Abstract

Owing to the high theoretical specific capacity (1166 mAh g^-1), lithium sulfide (Li₂S) has been considered as a promising cathode material for Li-S batteries. However, the polysulfide dissolution and low electronic conductivity of Li₂S limit its further application in next-generation Li-S batteries. In this report, a nanoporous Li₂S@C-Co-N cathode is synthesized by liquid infiltration-evaporation of ultrafine Li₂S nanoparticles into graphitic carbon co-doped with cobalt and nitrogen (C-Co-N) derived from metal-organic frameworks.

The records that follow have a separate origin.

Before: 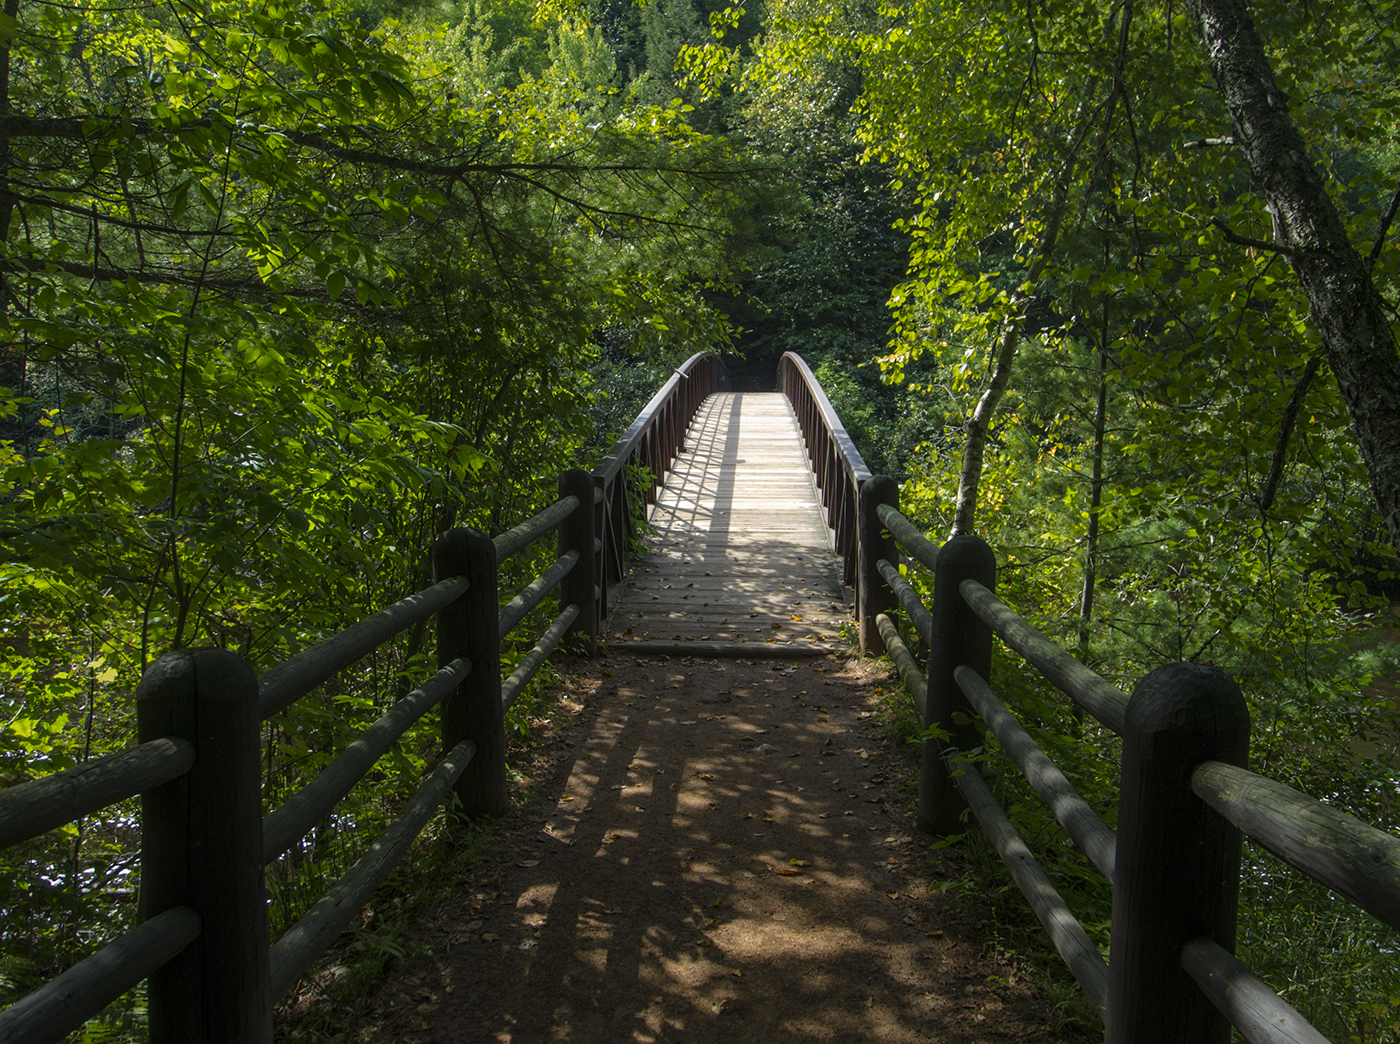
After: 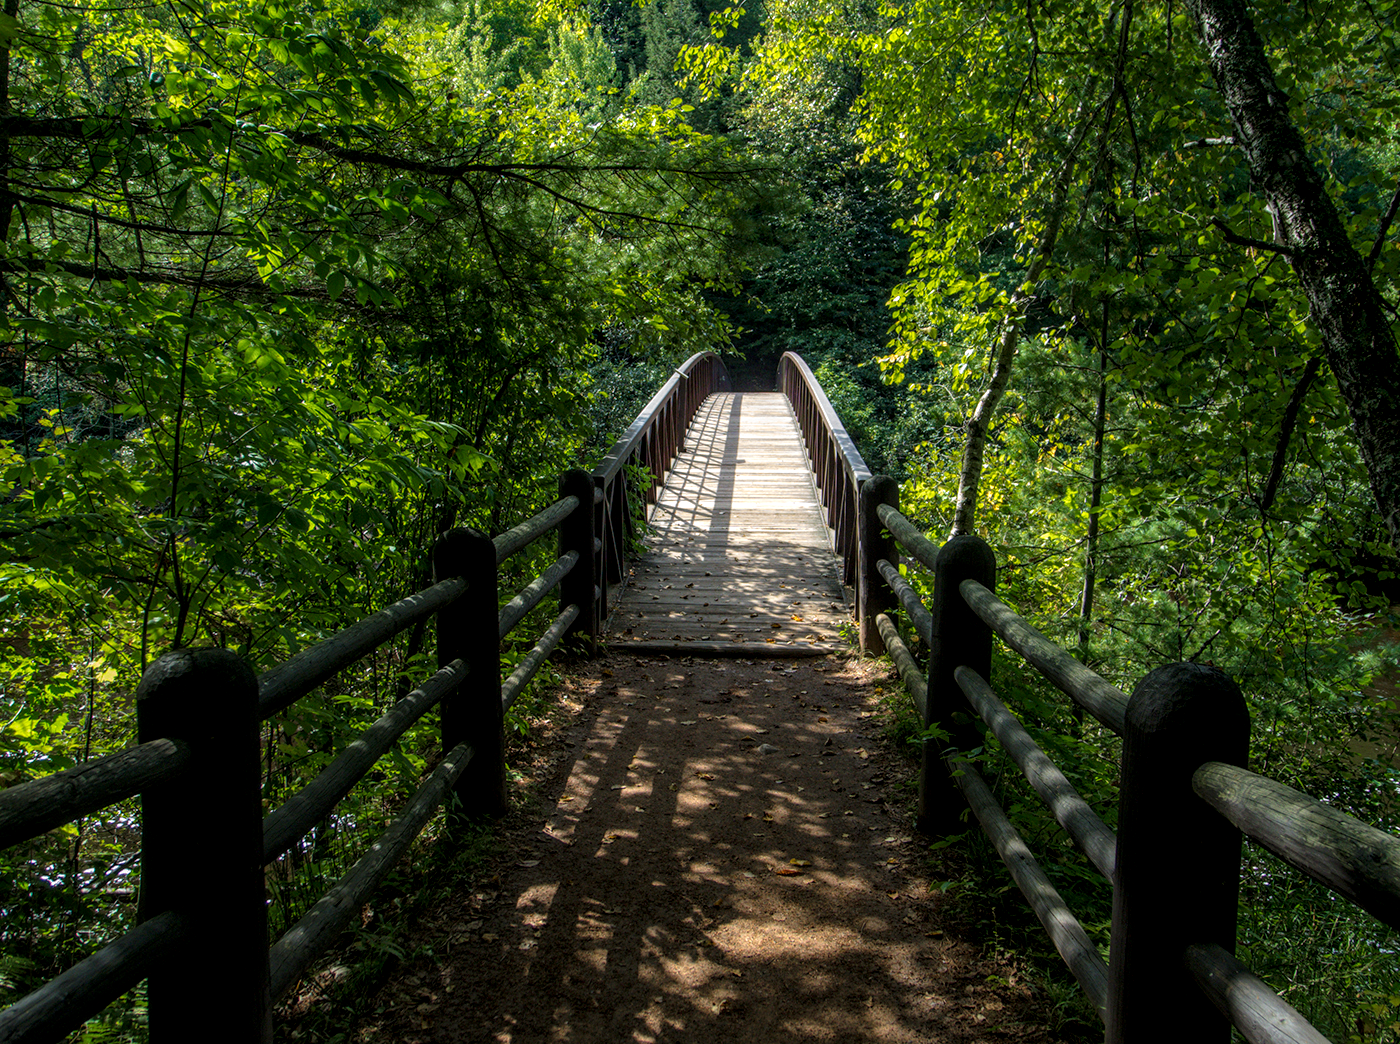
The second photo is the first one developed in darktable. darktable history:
local contrast: highlights 28%, detail 150%
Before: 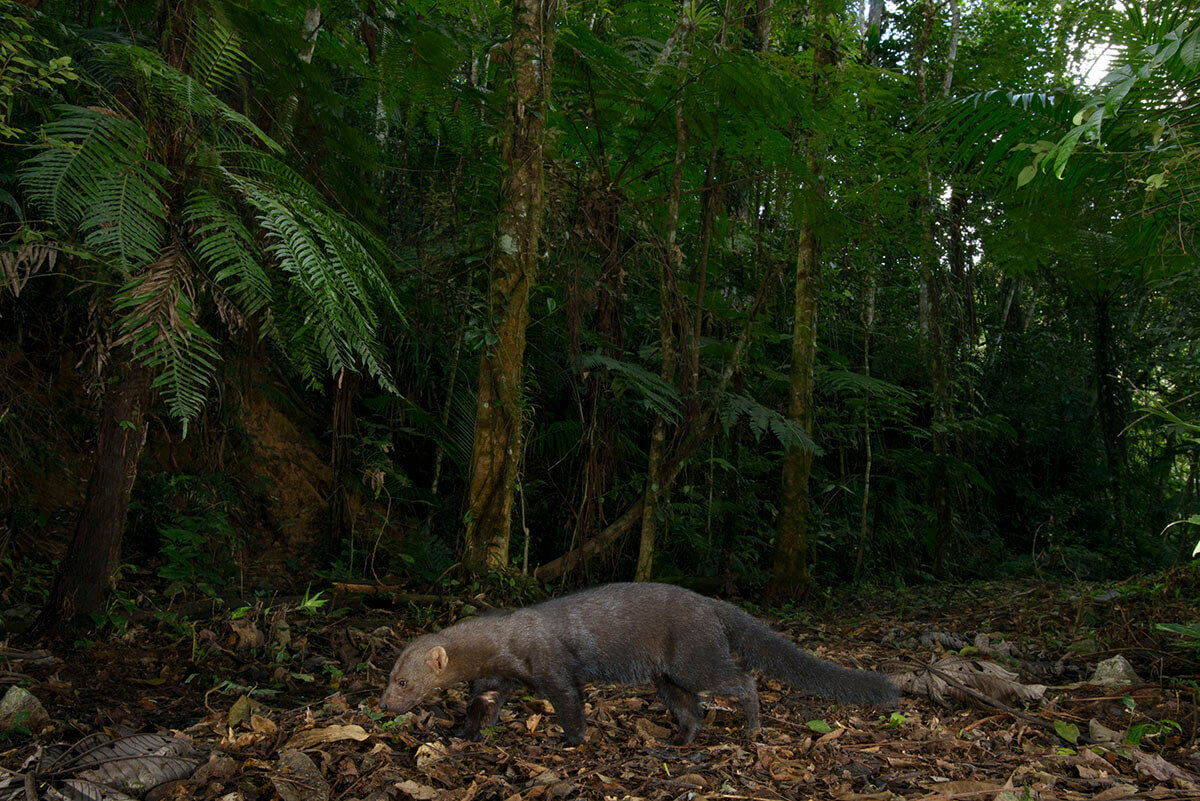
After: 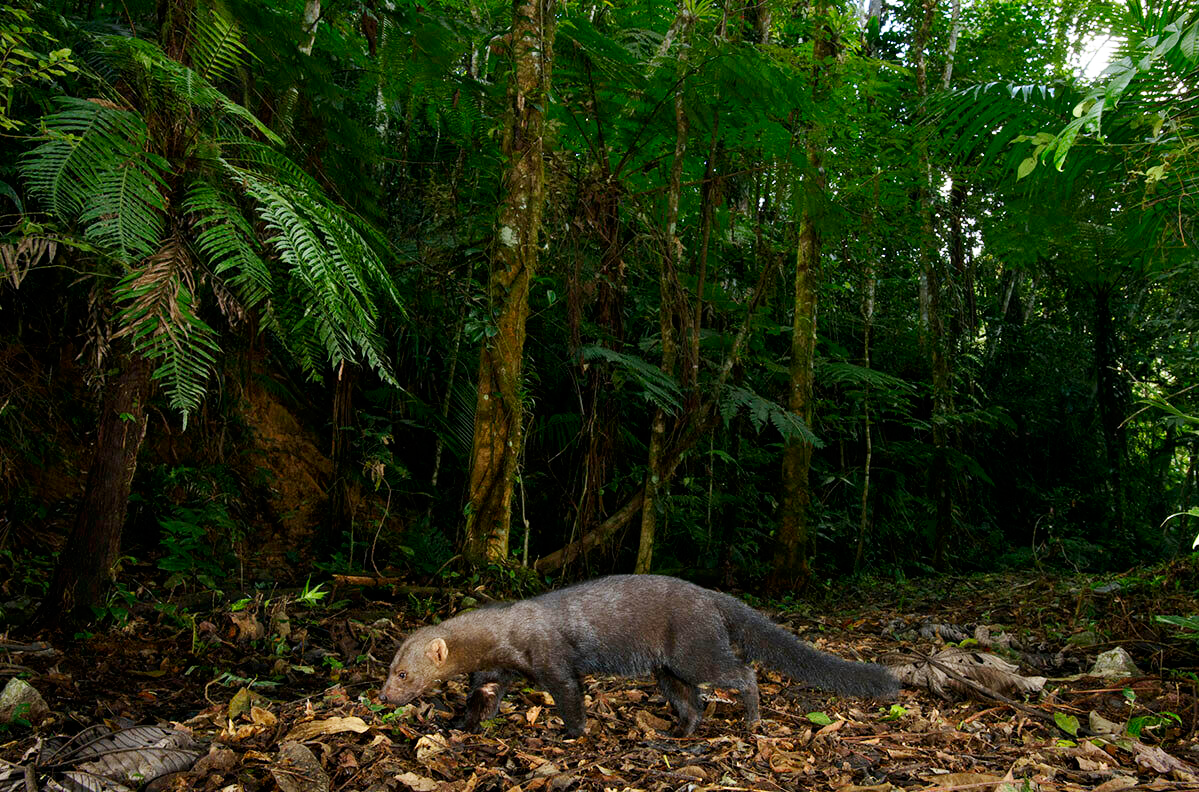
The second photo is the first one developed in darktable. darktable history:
base curve: curves: ch0 [(0, 0) (0.005, 0.002) (0.15, 0.3) (0.4, 0.7) (0.75, 0.95) (1, 1)], preserve colors none
crop: top 1.049%, right 0.001%
tone equalizer: on, module defaults
contrast brightness saturation: contrast 0.04, saturation 0.07
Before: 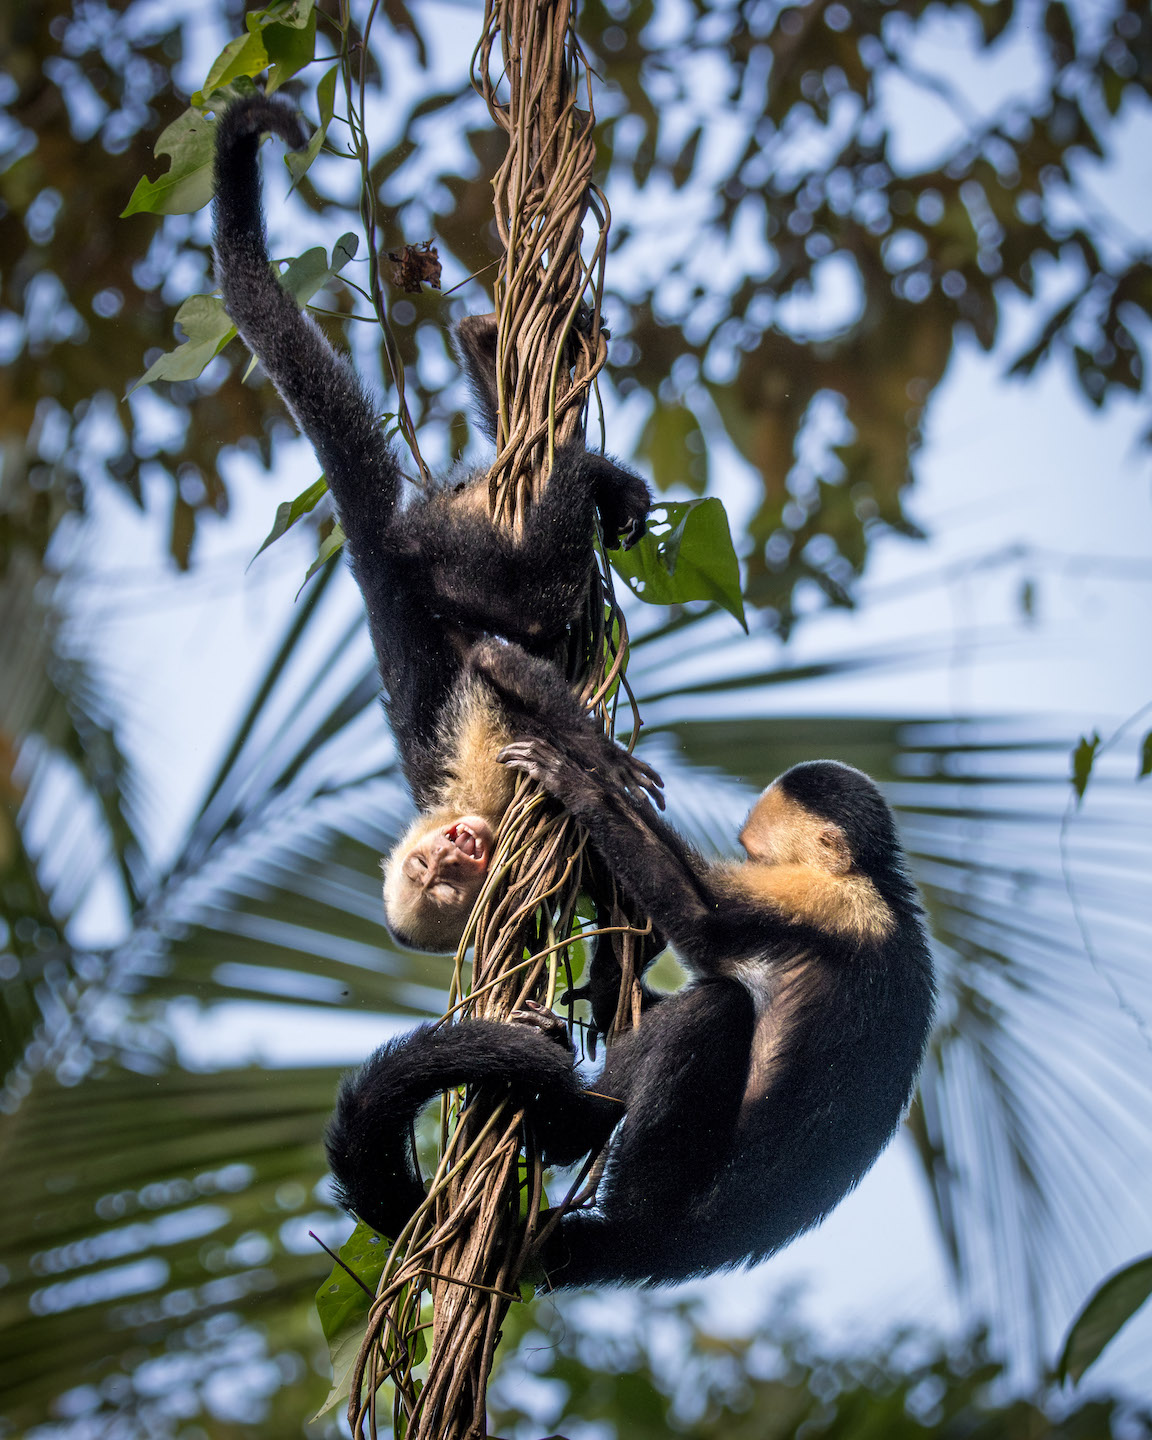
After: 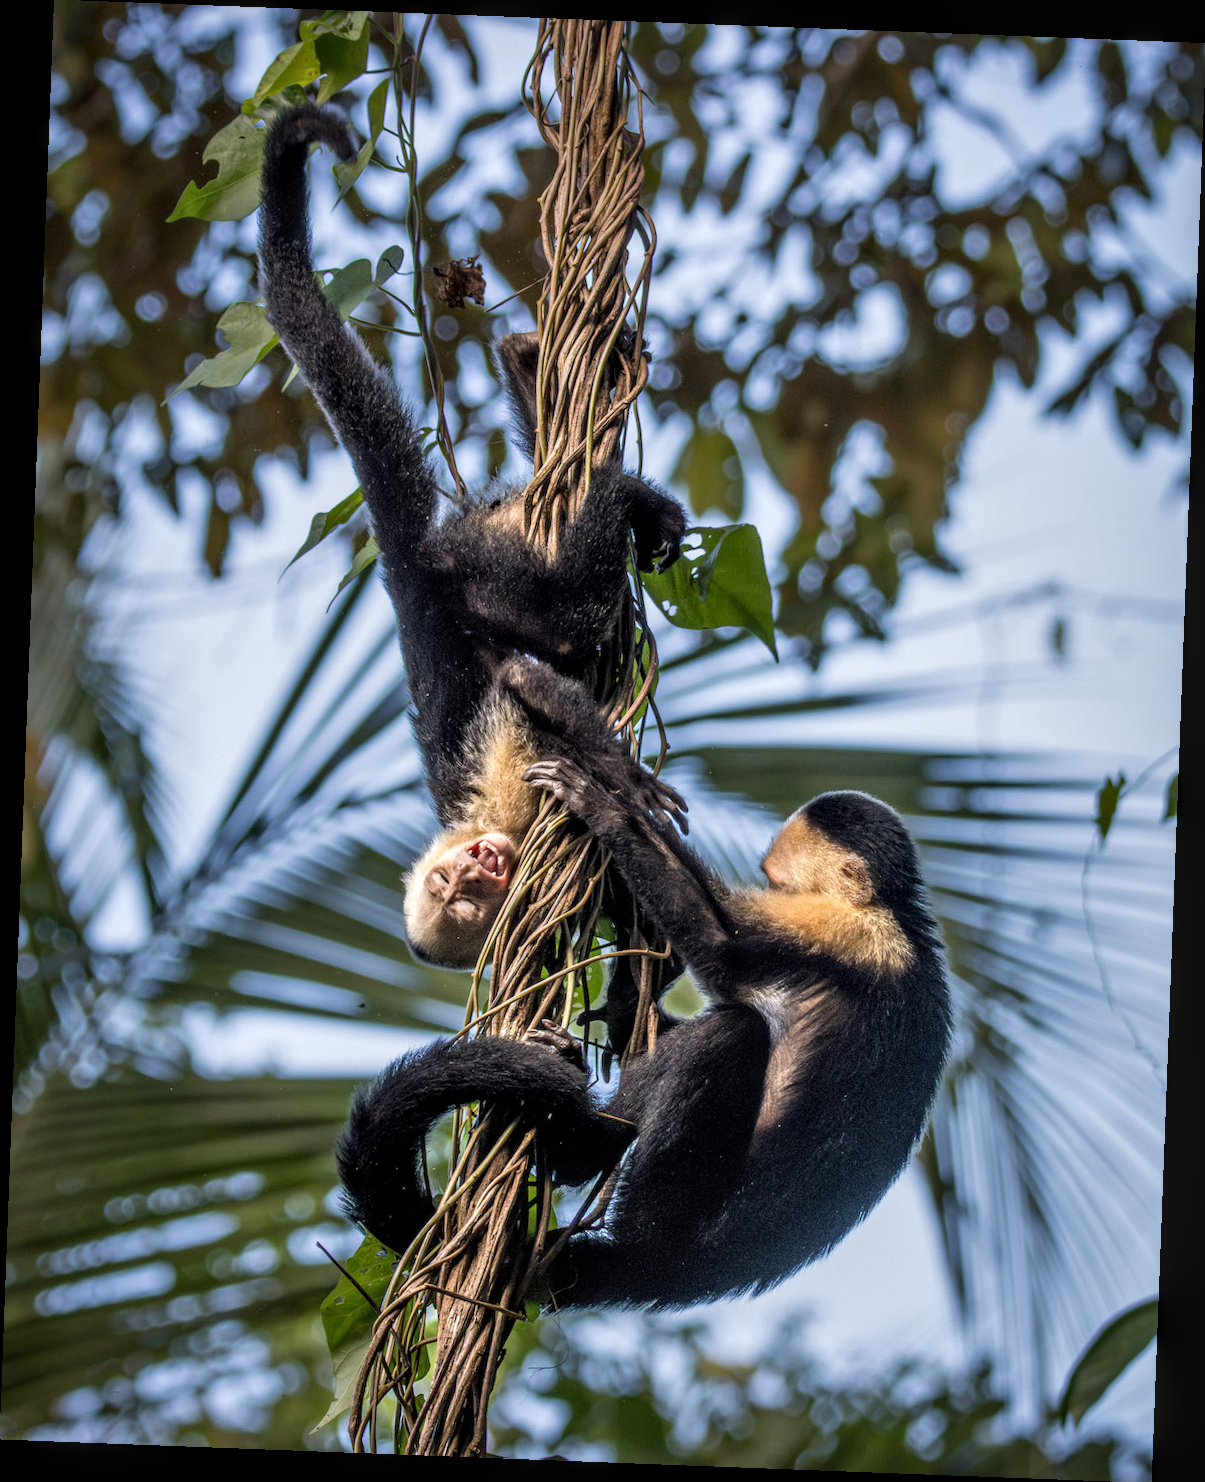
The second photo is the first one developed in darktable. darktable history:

The obtained Li₂S@C-Co-N architecture remarkably immobilizes Li₂S within the cathode structure through physical and chemical molecular interactions. Owing to the synergistic interactions between C-Co-N and Li₂S nanoparticles, the Li₂S@C-Co-N composite delivers a reversible capacity of 1155.3 (99.1% of theoretical value) at the initial cycle and 929.6 mAh g^-1 after 300 cycles, with nearly 100% Coulombic efficiency and a capacity fading of 0.06% per cycle. It exhibits excellent rate capacities of 950.6, 898.8, and 604.1 mAh g^-1 at 1C, 2C, and 4C, respectively. Such a cathode structure is promising for practical applications in high-performance Li-S batteries.